La presidente della BCE Lagarde sostiene l’euro per tenere unita l’Europa nonostante la pressione globale

Giovedì Christine Lagarde, presidente della Banca centrale europea, ha affermato che l'adesione della Bulgaria all'eurozona dimostra che l'Europa può ancora agire unita nonostante le pressioni globali.

Christine ha parlato per celebrare l'entrata ufficiale dell'euro in circolazione in Bulgaria, rendendo il Paese il 21° membro dell'Unione Europea a utilizzare la moneta unica dopo un voto formale e una decisione presa a luglio che hanno fissato il tasso di conversione a 1,95583 lev bulgari per un euro, secondo un comunicato stampa della Commissione Europea.

Lagarde afferma che l'euro è un potente simbolo di ciò che l'Europa può realizzare insieme

In un post su X dopo l'annuncio della decisione della Bulgaria , Lagarde ha affermato che l'euro rappresenta ciò che l'Europa può fare quando i suoi membri lavorano insieme e affrontano lo stress geopolitico come un blocco.

Ha confermato l'ingresso della Bulgaria nell'area monetaria e ha accolto Dimitar Radev, governatore della Banca nazionale bulgara, al Consiglio direttivo della BCE a Francoforte. Il suo intervento è avvenuto durante le dichiarazioni ufficiali legate al lancio della moneta in Bulgaria.

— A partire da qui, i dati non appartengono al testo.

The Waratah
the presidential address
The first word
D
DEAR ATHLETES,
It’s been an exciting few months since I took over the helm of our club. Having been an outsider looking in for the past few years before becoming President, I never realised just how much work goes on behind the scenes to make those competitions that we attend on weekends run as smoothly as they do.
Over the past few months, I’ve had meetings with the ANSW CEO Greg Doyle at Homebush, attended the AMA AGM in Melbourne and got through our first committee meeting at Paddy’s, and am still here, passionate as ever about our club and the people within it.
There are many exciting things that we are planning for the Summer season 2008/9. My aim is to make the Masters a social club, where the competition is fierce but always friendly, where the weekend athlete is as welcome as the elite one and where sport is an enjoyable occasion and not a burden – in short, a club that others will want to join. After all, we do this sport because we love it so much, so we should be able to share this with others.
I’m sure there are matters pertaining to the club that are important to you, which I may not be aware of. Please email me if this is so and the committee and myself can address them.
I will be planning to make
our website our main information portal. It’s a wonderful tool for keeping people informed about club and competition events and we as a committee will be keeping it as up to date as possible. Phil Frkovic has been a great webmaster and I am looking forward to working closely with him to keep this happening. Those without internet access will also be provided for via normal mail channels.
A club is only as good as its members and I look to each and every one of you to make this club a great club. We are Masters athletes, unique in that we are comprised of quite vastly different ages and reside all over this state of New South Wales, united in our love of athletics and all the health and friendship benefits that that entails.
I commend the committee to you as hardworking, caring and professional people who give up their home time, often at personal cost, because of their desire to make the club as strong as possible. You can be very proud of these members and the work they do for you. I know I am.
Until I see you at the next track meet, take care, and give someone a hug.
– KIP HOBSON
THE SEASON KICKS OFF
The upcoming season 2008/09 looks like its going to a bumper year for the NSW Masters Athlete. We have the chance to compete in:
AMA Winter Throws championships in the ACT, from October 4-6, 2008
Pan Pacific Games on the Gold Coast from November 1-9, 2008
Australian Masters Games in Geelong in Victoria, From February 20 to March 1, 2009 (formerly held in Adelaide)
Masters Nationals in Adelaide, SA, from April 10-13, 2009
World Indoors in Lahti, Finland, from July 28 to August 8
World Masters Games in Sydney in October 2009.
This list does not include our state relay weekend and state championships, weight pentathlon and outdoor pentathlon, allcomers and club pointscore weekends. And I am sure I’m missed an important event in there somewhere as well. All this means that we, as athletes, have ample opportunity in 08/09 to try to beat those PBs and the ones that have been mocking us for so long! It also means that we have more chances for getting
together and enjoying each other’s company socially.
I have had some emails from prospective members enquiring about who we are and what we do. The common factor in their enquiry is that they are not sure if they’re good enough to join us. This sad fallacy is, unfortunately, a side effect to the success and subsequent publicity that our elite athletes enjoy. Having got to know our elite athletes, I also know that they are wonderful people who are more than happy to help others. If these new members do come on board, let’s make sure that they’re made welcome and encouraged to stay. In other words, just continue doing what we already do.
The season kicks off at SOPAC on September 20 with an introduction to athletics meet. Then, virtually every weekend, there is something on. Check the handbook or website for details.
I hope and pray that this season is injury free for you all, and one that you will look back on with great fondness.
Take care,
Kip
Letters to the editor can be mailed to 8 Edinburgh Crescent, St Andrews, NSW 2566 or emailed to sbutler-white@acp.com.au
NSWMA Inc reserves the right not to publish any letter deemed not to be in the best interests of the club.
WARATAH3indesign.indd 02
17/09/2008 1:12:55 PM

Dimitar Radev ha affermato in un videomessaggio che l'euro non è solo uno strumento economico. Ha affermato che segnala appartenenza e conferma che la Bulgaria fa parte di un sistema basato su regole e responsabilità condivise. Radev ha affermato che l'impegno del Paese per soddisfare gli standard di ammissione è stato ora accettato dalle istituzioni europee.

Con questo cambiamento, la Banca nazionale bulgara diventa parte dell'Eurosistema e Radev ha ora un seggio con diritto di voto nel Consiglio direttivo, dopo aver partecipato per anni alle riunioni della BCE solo in qualità di osservatore.

L'UE condivide le norme di vigilanza bancaria, le riserve e le prospettive sui tassi di interesse per il 2026

Anche la Bulgaria diventa membro a pieno titolo del Meccanismo di vigilanza unico. Il Paese ha aderito al quadro di stretta cooperazione nell'ottobre 2020, ma ora lo status si amplia.

La BCE esercita la vigilanza diretta su quattro grandi banche in Bulgaria e su 17 istituti più piccoli. La BCE gestisce anche le licenze bancarie e valuta gli acquirenti di partecipazioni qualificate. La Bulgaria detiene un seggio nel Consiglio di vigilanza della BCE .

La Banca Nazionale Bulgara ha versato la quota rimanente del suo contributo al capitale della BCE e ha trasferito la sua quota di attività di riserva in valuta estera. Dal 1° gennaio 2026, le controparti bulgare potranno partecipare alle operazioni di mercato aperto della BCE.

La BCE ha dichiarato che pubblicherà gli elenchi delle banche bulgare soggette a obblighi di riserva, insieme alle filiali che operano in altri stati dell'UE che già utilizzano l'euro.

La BCE non ha tagliato i tassi da giugno. Mercati ed economisti prevedono che il ciclo di allentamento monetario sia terminato. I responsabili delle politiche monetarie prevedono che i tassi si manterranno al 2%, a meno che non si verifichino cambiamenti significativi. Alcuni funzionari hanno affermato che la prossima mossa, sebbene lontana, potrebbe essere un rialzo.

Ursula von der Leyen ha affermato che l'euro renderà più semplici i pagamenti e gli spostamenti per i bulgari e aprirà nuove opportunità per le imprese all'interno del mercato unico.